At the meeting, the Global Research Council approved two documents: the Statement of Principles for Scientific Merit Review, a statement of principles for research integrity and the Action Plan towards Open Access to Publications, an action plan to make free access to scientific information a concrete practice rather than just an empty statement.

There are at least three new important aspects. The first is that open access - i.e. that anyone may freely access scientific information - is being asked not only by individual researchers or research centers, but jointly by 70 large scientific institutions many of which co-ordinate and provide funds to public research and are, therefore, in a position to take action in practice to fulfil the request made in principle.
The second novelty of the Berlin conference is that two documents were approved: one on open access and the other on research integrity (in particular on rewarding merit). This establishes a close link between open access and research ethics ,i.e. the values ​​that underpin scientists' work. Thus, allowing access to research results becomes a duty for scientists, at least those who receive public funds.
The third novelty is the proposal for a plan based on three different courses of action: awareness, promotion, assessment.
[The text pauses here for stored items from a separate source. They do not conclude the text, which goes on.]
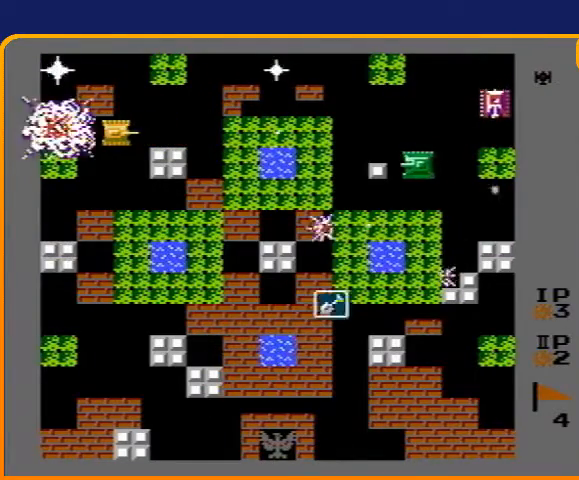
Gameplay with a controller (Nintendo layout); each line is a JSON object with the inputs held at the frame after it. "events" lists button and stick changes between this image and that frame as [ms after this image, input, new state], when the widget could be followed in between. Not read: L3 R3.
{"buttons": ["B"], "events": [[100, "DPAD_RIGHT", "up"], [133, "DPAD_LEFT", "down"], [400, "DPAD_LEFT", "up"], [433, "B", "down"]]}
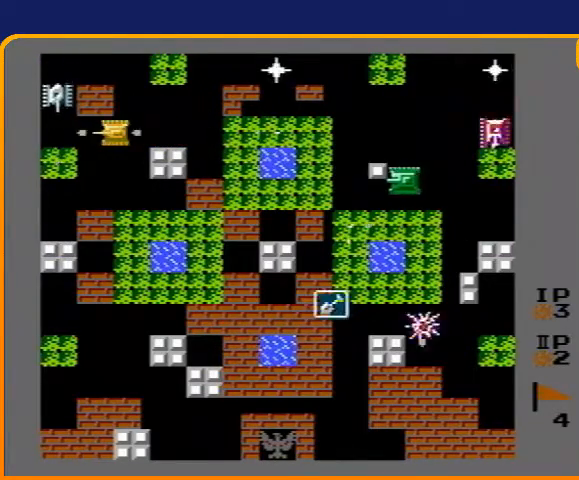
{"buttons": ["DPAD_UP"], "events": [[267, "B", "up"], [267, "DPAD_RIGHT", "down"], [433, "DPAD_RIGHT", "up"], [433, "DPAD_UP", "down"]]}
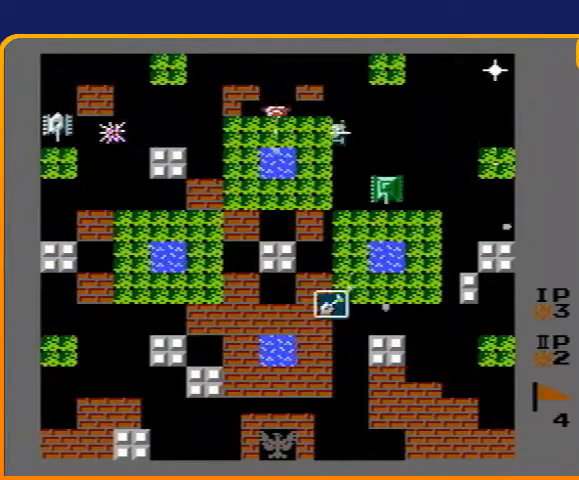
{"buttons": ["DPAD_UP"], "events": []}
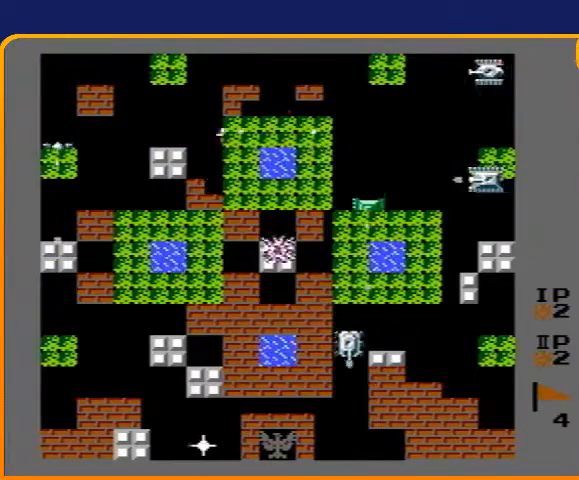
{"buttons": ["DPAD_UP", "DPAD_LEFT"], "events": [[500, "DPAD_LEFT", "down"]]}
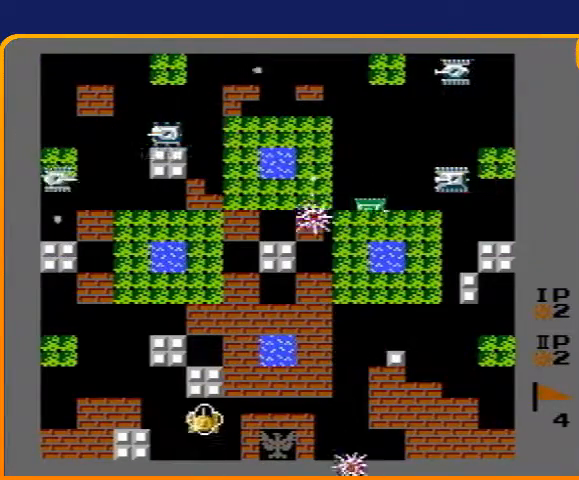
{"buttons": ["DPAD_UP"], "events": [[33, "DPAD_UP", "up"], [333, "DPAD_UP", "down"], [367, "DPAD_LEFT", "up"]]}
The first course of action is a kind of meta-communication: communicating the value of free communication. This value is deeply entrenched in history: as Paolo Rossi argued, modern science was born in the seventeenth century by breaking down the paradigm of secrecy and embracing the value of "communicating everything to everyone". This is also an ethical value: it is right that everyone may benefit from scientific knowledge and that researchers financed by public funds give back the results of their work to the public. This is finally a practical value: the free circulation of information facilitates the production of new knowledge.
The second course of action is to promote open access. Thus the important institutions that have signed the Berlin Statement undertook to actively encourage researchers who make use of their funds to publish in open access journals. A possible strategy is to finance the authors. While for traditional magazines it is the user who buys the magazine that finances publication, for an open access journal, accessible to all, publication costs fall on the author. Not every author, however, has the means and desire to do so. The institutions that fund their research may also cover publication costs. But this is not enough. The Wellcome Trust of London has been pursuing this policy for some time. But only 55% of researchers financed by it publish on open access journals. Some form of constraint is probably necessary: public agencies and charities only provide funds to researchers who accept the open access constraint.
The third course of action is to devise those mechanisms that are most suitable to promote a rapid expansion of open access, which is also considered by many as the future of communication: at the same time effect and cause of the creation of one big global scientific community.

Nevertheless, the victory of open access should not be taken for granted. There is resistance on all levels. Not just financial, but also cultural resistance. That's why the first course of action - communicating the concept of open access - proposed in Berlin is essential. This course of action requires discussion, reflection and in-depth analysis. These opportunities are offered us by the Open Science to Society, the group directed by Giovanni Destrobisol of the University La Sapienza of Rome, which on 2-4 September organizes a conference in Agnani, Scientific data sharing: an interdisciplinary workshop on a particular aspect of open access, i.e. open data: the free and total sharing of scientific data.